The existing treaty is institutionally weak. Ongoing operations are largely delegated to the entities – BPA, the Army Corps and BC Hydro. The treaty oversight body, the Permanent Engineering Board (PEB), is largely concerned with technical matters of treaty implementation and has no concern with broader values. And as a flood control and power treaty, the CRT is also silent on ecosystem function. Finally, the original treaty was negotiated without Indigenous participation and makes no reference to Indigenous interests or rights.

It is hard to get a complete picture of how these issues have been dealt with in the AiP on the basis of the above summary prepared by the province. The only institutional innovation that is mentioned is the creation of Indigenous-led advisory body, but it is not clear how that body will interact with the entities, federal and provincial/state governments, or the PEB. As for ecosystem values, there is no sense that these values will be fully integrated into the treaty. They do not merit a separate heading in BC’s summary and instead are treated only to passing reference in the sections dealing with Canadian flexibility, the new Indigenous-led advisory body, and the proposed working group to deal with Kootenay/Kootenai basin issues. Ecosystem values also inform the provision on minimum flows for salmon (hitherto a matter dealt with by the entities through supplementary agreements rather than in the treaty itself) and the ongoing commitment to study salmon-reintroduction. As for the Kootenay/Kootenai working group, it remains to be seen how this group will relate to the recently launched and ongoing Reference to the International Joint Commission on pollution issues in the Elk-Kootenai/y Watershed.

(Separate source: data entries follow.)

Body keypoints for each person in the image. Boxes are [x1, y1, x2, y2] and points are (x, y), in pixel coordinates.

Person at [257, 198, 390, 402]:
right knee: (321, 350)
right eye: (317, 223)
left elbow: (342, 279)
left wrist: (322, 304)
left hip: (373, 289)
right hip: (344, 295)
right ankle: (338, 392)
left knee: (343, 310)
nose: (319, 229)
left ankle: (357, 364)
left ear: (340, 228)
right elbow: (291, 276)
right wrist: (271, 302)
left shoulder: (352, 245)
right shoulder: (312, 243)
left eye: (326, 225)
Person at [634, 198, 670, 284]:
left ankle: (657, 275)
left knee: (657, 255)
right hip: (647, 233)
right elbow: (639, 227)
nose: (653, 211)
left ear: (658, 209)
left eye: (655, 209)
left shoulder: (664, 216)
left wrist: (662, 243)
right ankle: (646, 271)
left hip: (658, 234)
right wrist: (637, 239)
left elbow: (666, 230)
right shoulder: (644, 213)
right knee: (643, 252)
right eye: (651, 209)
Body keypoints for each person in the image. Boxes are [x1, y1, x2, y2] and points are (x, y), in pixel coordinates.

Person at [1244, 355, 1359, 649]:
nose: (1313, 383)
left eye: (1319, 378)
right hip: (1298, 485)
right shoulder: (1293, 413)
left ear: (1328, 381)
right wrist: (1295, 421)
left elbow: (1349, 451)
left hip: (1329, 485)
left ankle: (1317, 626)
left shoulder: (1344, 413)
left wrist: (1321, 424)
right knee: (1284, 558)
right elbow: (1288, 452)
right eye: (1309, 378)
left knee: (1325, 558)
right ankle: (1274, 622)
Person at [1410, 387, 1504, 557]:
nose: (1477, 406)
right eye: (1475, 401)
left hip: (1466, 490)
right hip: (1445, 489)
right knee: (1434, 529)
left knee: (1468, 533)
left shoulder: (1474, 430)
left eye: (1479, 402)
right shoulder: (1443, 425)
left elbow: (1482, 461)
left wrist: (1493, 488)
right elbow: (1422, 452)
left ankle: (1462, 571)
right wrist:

The Tribes and Nations were directly involved on both sides in the negotiations that led to this AiP. BC’s summary references Indigenous interests in the sections dealing with Canadian flexibility, Indigenous-led salmon reintroduction efforts, and of course the creation of the new Indigenous-led advisory body. Thus far, First Nations in Canada have expressed support for the AiP while cautioning that much still needs to be accomplished to achieve true reconciliation. See comments from the Ktunaxa Nation Council here, the Syilx Okanagan Nation here and the Shuswap Nation (Secwepemc) Tribal Council here.

Further Commentary

 The parties are apparently committed to releasing the text of the AiP in the coming weeks or months. When that happens, it will be interesting to evaluate the documents against the published objectives of the parties. For a discussion of those objectives and references see Nigel Bankes and Barb Cosens, Protocols for Adaptive Water Governance: The Future of the Columbia River Treaty (2014), esp chapter 2.